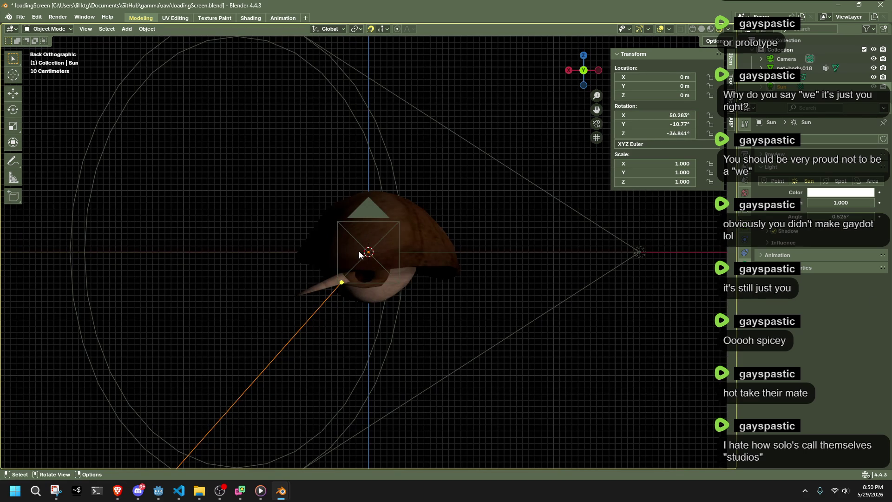
middle_drag(341, 286, 446, 328)
drag(357, 311, 463, 291)
mouse_move(377, 293)
middle_down()
mouse_move(299, 305)
mouse_move(486, 347)
middle_up()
------------
- **Exercise**
Every record is to be repeated exactly, and no picture is carried over.

- **Response for this exercise**
middle_drag(341, 286, 446, 328)
drag(357, 311, 463, 291)
mouse_move(377, 293)
middle_down()
mouse_move(299, 305)
mouse_move(486, 347)
middle_up()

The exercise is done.